Nigéria : l'ONU appelle au respect de l'état de droit dans la lutte contre Boko Haram

5 juin 2015

Le Haut-Commissaire des Nations Unies aux droits de l'homme, Zeid Ra'ad Al Hussein, a déclaré vendredi que les témoignages d'individus victimes de Boko Haram dans le nord du Nigéria faisaient état « d'une terreur absolue et de graves violations des droits de l'homme », tout en notant également des informations concernant des abus commis par les forces armées nigérianes.
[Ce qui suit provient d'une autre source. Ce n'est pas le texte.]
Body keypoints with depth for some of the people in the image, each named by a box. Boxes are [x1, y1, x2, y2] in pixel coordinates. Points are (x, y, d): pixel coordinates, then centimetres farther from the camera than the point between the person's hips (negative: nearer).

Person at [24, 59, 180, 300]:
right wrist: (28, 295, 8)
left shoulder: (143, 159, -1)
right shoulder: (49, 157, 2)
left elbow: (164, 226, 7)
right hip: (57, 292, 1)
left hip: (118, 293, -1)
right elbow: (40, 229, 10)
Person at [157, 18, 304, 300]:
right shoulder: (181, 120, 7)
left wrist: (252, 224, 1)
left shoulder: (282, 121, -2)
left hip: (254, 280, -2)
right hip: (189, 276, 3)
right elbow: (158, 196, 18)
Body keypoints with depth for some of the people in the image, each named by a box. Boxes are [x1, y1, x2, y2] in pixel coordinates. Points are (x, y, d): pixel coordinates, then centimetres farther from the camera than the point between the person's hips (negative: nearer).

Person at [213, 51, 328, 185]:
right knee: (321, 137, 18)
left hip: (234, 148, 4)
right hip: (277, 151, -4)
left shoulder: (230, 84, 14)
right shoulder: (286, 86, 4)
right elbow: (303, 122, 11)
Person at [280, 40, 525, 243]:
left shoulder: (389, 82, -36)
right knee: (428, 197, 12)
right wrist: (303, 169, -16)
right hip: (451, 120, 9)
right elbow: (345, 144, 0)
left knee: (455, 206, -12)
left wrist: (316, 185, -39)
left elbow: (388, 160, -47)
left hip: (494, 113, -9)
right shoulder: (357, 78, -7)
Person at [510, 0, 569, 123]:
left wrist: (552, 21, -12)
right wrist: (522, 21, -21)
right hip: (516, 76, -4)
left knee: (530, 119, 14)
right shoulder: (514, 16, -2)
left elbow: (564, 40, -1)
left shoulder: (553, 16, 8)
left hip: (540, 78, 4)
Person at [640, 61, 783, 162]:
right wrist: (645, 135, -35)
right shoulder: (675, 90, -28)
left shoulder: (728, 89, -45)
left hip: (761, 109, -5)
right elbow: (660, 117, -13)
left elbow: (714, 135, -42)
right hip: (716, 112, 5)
« Les civils dans le nord du Nigéria ont survécu à des actes horribles de cruauté et de violence perpétrés par Boko Haram, y compris des meurtres, des exécutions sommaires et la participation forcée à des opérations militaires, dont l'utilisation d'enfants pour faire exploser des bombes, le travail forcé, le mariage forcé et la violence sexuelle, notamment le viol », a déploré le Haut-Commissaire dans un communiqué de presse.
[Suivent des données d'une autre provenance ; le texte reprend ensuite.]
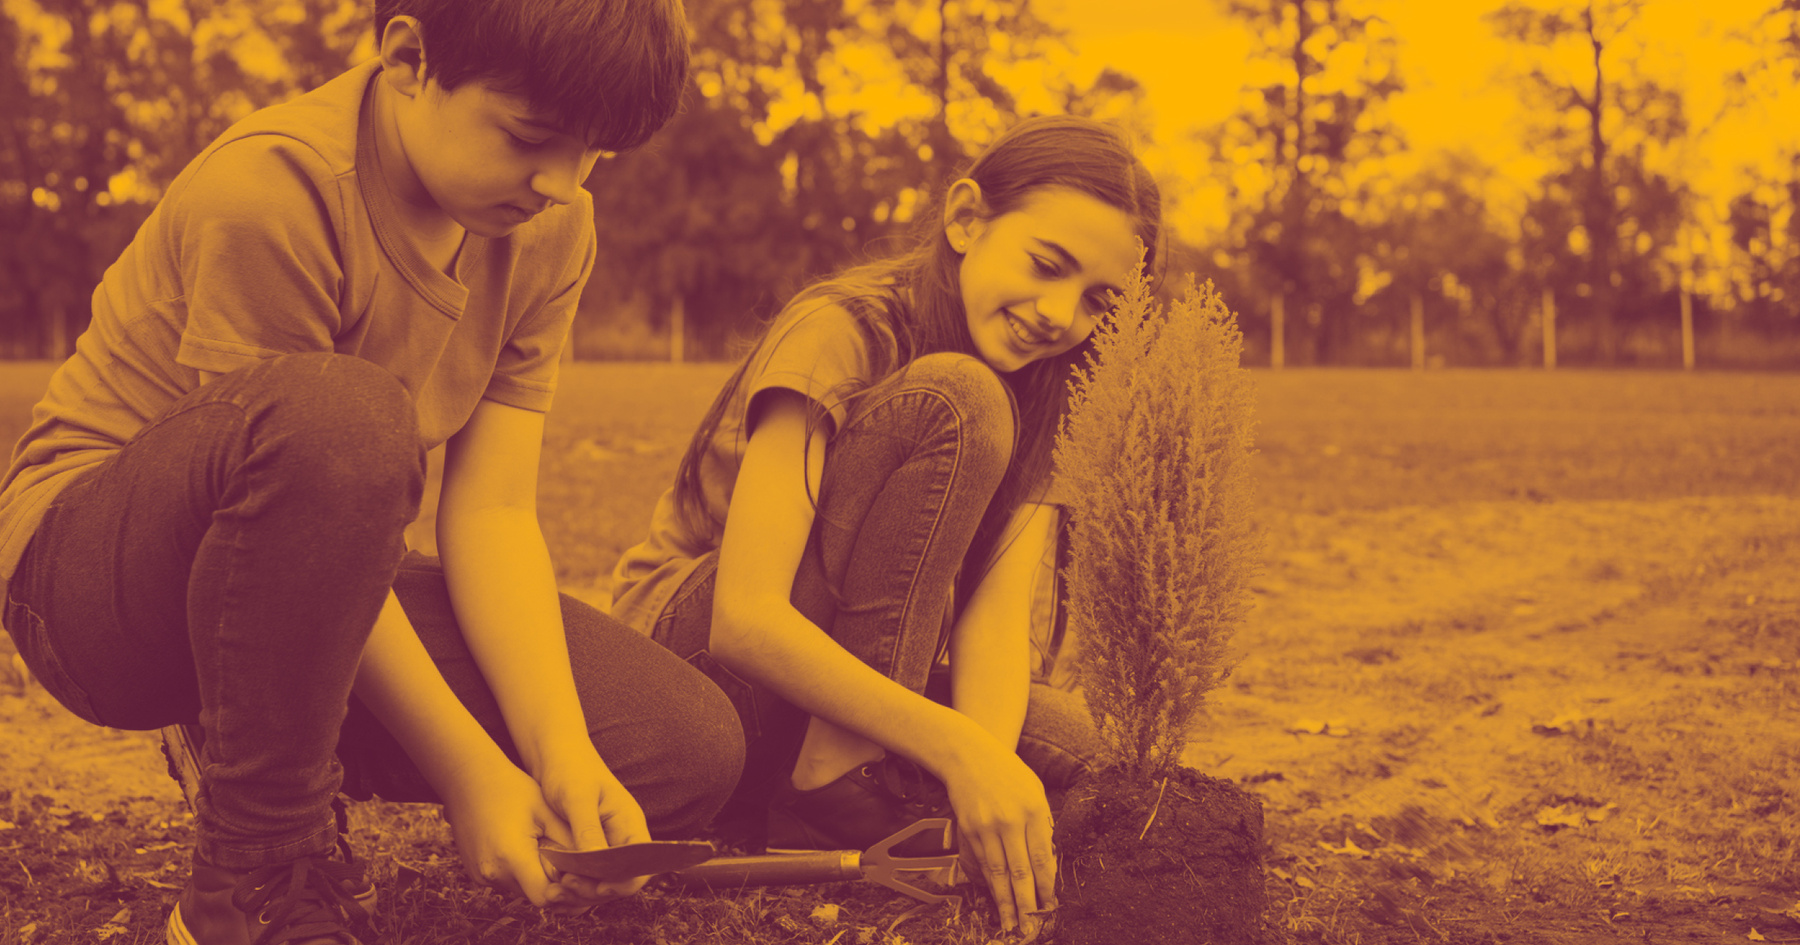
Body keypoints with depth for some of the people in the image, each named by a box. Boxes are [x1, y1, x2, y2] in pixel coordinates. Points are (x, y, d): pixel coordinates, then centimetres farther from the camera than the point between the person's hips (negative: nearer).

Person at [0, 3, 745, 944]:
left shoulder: (550, 228, -4)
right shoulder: (268, 190, -25)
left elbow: (493, 514, -8)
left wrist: (562, 751, -22)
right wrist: (466, 770, -25)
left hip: (330, 606, 7)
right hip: (90, 566, -7)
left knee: (691, 745, -10)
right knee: (339, 417, -41)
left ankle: (251, 746, 9)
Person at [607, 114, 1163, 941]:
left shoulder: (1039, 391, -1)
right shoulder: (840, 333, -21)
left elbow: (998, 611, -16)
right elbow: (744, 617, -32)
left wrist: (988, 760, -37)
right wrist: (957, 747, -42)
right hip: (688, 649, -7)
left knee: (1064, 741, -20)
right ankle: (839, 788, -28)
M. Zeid a appelé le Président nigérian Muhammadu Buhari à prendre des mesures urgentes pour traduire en justice les auteurs de ces violations et atteintes aux droits humains.
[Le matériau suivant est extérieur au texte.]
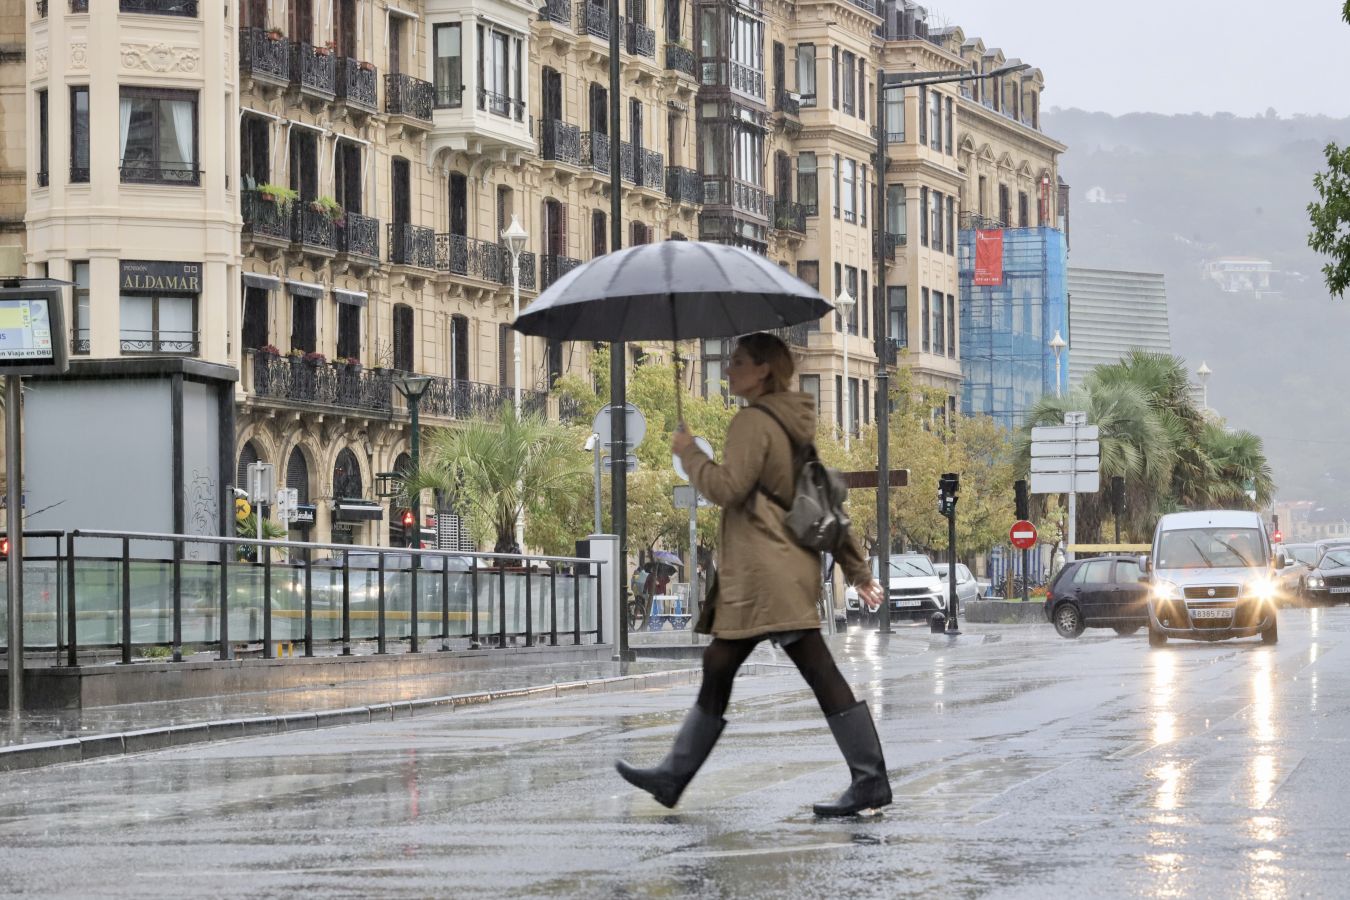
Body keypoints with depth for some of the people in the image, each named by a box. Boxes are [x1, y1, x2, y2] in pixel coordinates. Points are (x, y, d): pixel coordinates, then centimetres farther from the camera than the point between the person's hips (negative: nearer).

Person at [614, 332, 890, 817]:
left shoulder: (753, 422, -10)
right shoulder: (792, 423, 18)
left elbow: (728, 488, -19)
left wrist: (690, 453, -2)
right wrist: (857, 568, 20)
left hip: (769, 570, -10)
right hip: (755, 572, 10)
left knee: (818, 671, -10)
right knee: (718, 666, 11)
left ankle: (870, 780, -11)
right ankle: (673, 776, 15)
Le Haut-Commissaire s'est par ailleurs inquiété de rapports faisant état d'exactions commises par les forces armées nigérianes, y compris des conditions de détention inhumaines et des tortures à l'encontre de prisonniers.

« Une victime a raconté son calvaire quand il a été pris pour un membre de Boko Haram et détenu par des militaires à Yola dans l'Etat d'Adamawa. L'homme dit qu'il a passé cinq jours sans eau ni nourriture et que les détenus buvaient l'urine d'autres pour étancher leur soif. Il a affirmé qu'il y avait une moyenne de cinq décès par jour dans l'établissement », a déclaré M. Zeid.

Tout en reconnaissant les défis importants auxquels est confronté le gouvernement nigérian dans sa lutte contre Boko Haram, le Haut-Commissaire a insisté sur la nécessité de garantir le respect de l'état de droit par les forces armées régulières.

« Il est crucial de s'assurer que les victimes des crimes de Boko Haram ne deviennent pas également les victimes de leur propre gouvernement », a déclaré M. Zeid, tout en appelant les autorités du pays à apporter une aide et un soutien psychologique aux individus libérés.